Collected data:
• • • • • • •

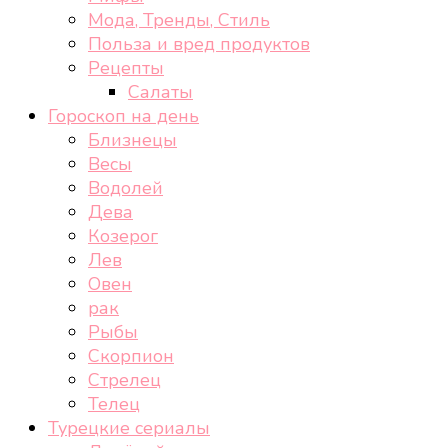
Мода, Тренды, Стиль
Польза и вред продуктов
Рецепты
Салаты
Гороскоп на день
Близнецы
Весы
Водолей
Дева
Козерог
Лев
Овен
рак
Рыбы
Скорпион
Стрелец
Телец
Турецкие сериалы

• • • • • • •

Requirement | Reproduce every line of text from the rows above, character for character, but leave out the pictures.

Task output |
Мода, Тренды, Стиль
Польза и вред продуктов
Рецепты
Салаты
Гороскоп на день
Близнецы
Весы
Водолей
Дева
Козерог
Лев
Овен
рак
Рыбы
Скорпион
Стрелец
Телец
Турецкие сериалы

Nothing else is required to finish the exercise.